We landed about 28th or 29th of December, 1925.  Traveling from St. John's New Brunswick, we arrived in Winnipeg on the 31st of December.  Wondered what all the noise was about since the time of arrival in Winnipeg was about Midnight - New Years Eve.  Trip through bleak prairies was discouraging.   Here and htere in the winter nothingness, there was a tiny two-storey house with smoke pouring straight up into the cold sky.

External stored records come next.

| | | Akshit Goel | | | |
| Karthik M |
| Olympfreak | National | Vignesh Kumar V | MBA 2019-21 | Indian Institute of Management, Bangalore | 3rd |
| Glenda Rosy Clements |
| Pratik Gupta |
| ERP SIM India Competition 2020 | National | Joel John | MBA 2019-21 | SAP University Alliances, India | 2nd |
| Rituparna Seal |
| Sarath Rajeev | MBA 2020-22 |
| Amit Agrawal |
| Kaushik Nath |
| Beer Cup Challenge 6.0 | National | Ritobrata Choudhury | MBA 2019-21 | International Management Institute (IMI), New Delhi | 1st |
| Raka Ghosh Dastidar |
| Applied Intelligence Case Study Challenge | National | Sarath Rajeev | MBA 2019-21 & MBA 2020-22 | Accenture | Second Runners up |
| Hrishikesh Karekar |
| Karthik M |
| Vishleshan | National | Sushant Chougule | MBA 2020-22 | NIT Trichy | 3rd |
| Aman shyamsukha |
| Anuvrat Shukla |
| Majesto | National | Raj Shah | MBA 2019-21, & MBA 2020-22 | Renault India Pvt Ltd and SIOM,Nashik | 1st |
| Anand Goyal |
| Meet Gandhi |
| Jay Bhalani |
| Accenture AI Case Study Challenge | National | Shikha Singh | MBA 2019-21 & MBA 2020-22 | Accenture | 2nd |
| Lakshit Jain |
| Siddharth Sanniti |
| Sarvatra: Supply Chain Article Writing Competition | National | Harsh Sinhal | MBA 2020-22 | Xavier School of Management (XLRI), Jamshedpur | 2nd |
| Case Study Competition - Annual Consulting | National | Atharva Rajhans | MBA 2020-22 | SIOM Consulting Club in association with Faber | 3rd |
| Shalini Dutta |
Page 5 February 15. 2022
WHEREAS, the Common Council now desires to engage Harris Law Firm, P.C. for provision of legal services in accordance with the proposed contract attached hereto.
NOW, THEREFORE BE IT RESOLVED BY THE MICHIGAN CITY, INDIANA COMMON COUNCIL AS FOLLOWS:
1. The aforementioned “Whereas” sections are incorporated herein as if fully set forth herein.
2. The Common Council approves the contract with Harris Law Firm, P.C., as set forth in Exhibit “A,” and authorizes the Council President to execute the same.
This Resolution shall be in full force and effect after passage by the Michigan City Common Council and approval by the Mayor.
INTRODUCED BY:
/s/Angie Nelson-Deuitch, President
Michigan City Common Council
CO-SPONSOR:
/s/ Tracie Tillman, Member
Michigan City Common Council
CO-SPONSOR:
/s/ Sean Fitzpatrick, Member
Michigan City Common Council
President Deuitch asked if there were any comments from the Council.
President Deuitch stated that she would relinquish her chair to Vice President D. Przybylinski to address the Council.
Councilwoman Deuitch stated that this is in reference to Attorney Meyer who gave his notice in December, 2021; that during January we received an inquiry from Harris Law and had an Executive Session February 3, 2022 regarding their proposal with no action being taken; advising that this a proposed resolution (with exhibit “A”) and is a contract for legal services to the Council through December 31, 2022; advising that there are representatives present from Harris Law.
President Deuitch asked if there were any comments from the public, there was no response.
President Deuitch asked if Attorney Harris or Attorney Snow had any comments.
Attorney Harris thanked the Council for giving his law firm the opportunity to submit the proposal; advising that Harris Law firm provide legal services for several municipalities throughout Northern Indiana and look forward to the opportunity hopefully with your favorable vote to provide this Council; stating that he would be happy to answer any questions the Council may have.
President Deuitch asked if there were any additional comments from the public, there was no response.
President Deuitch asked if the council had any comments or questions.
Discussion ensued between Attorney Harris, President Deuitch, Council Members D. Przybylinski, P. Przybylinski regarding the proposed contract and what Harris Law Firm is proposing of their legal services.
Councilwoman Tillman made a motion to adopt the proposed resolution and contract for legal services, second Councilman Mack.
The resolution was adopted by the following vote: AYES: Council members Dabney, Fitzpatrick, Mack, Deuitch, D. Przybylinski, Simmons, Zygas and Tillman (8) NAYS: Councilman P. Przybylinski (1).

My cousins (Cornelius & Henry Plenert) met us at our place of arrival at a little town called Stanley, Saskatchewan.  We were bundled onto hayracks and were driven over the crunchy snow in a seemingly endless ride through a still moonlit Saskatchewan night to my Uncle's home on Sheldon Farm - Sheldon Farm being one of the numerous Mennonite settlements who were renters on this vast prairie.  We children enjoyed the sound of the crunching snow under our feet.  But the necessary trips to the outhouse were something else again. Lord, it was cold!   I well remember the Eaton Catalogue hanging on the privy wall and how first all the soft pages would disappear, leaving the shiny, coloured ones to the very last, but at any rate, providing us with the rather pleasant pasttime of looking at the pictures and dreaming of what we would buy, had we the money.   Usually, before the necessity of using those shiny coloured pages would arise, a new catalogue would arrive and a replacement would find its way into the 'taunti' (Mennonite for Privy).

Stories were still alive around the place how on Hallowe'en, which was entirely new to us, some kids had thought it a very funny joke to lay a stiffly frozen dead piglet across the hole in my Aunt's Privy, and stand aside to watch the fun.   Well, the resulting scream from my aunt when she sat down on that bristly cold thing was enough to curdle the blood in the bravest of the lads.  They never wanted to repeat that trick again.  

Comments

04.11.2018 05:34

Deborah C. Hochachka

I love reading your blog, please add more soon.

04.11.2018 10:59

Kira

Hi Deborah! Glad to hear it! I will hopefully get another one done soon!

03.11.2018 14:53

Dianne

Very interesting. Hard to imagine how the settlers managed in such a harsh climate.

04.11.2018 11:00

Kira

Hello Dianne! Yes, I think about it often. Especially the trip between Regina after getting off that train, to get to Rabbit Lake. It must have taken days and days.